Rapid and Cost-Effective Prototyping of Lab-on-a-Chip Devices Using Maskless UV Exposure and 3D Printing supplementary data

The integration of 3D printing technologies into Lab-on-a-Chip (LOC) fabrication offers a transformative solution for low-cost, flexible, and rapid prototyping of microfluidic biosensing systems. This study presents a 3D UV printing-assisted fabrication strategy for LOC devices designed to detect cardiac troponin I (cTnI), a critical biomarker for myocardial infarction. By repurposing consumer-grade LCD-based 3D printer (Phrozen Sonic Mighty 8K), we enabled maskless UV exposure for biosensor electrode patterning, direct fabrication of microfluidic molds, and construction of complex chip substrates—all without the need for photomasks, UV aligners, or CNC micromachining equipment. Experimental comparisons were conducted between conventionally fabricated devices and 3D-assisted counterparts in terms of electrode fidelity, electrochemical response, channel quality, and surface properties. Cyclic voltammetry and differential pulse voltammetry (DPV) results revealed comparable performance between the two approaches, with the 3D-printed devices maintaining excellent linearity (R² > 0.99) in Randles–Ševčík analysis and achieving sensitive detection of cTnI across a concentration range of 0.1–100 pg/mL. Additionally, contact angle measurements, bonding force tests, and fluidic integrity assessments confirmed the reliability of 3D-printed PDMS channels and printed substrates.
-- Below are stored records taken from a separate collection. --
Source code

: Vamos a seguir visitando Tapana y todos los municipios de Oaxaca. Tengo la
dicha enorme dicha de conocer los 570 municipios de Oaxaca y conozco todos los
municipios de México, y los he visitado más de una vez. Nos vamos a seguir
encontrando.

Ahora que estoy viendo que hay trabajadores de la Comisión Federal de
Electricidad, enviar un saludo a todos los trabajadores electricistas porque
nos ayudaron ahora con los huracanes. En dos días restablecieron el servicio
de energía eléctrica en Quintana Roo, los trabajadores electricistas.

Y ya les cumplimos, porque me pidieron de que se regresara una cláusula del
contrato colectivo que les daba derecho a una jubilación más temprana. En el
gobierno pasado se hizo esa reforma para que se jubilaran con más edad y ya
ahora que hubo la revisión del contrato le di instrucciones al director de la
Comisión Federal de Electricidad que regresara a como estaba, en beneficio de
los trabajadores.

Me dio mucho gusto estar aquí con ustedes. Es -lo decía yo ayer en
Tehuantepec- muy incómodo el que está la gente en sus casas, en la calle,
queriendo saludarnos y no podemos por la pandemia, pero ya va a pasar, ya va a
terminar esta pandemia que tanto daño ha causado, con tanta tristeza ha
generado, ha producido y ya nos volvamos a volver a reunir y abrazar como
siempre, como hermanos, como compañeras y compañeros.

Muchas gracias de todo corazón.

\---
Cost analysis highlighted a >75% reduction in per-chip fabrication cost using the 3D print-assisted method compared to conventional protocols, without compromising device performance. These findings demonstrate that consumer-level 3D UV printing offers a practical and scalable pathway for rapid LOC prototyping, especially suited for academic research, point-of-care development, and disease-specific diagnostics such as cardiovascular monitoring.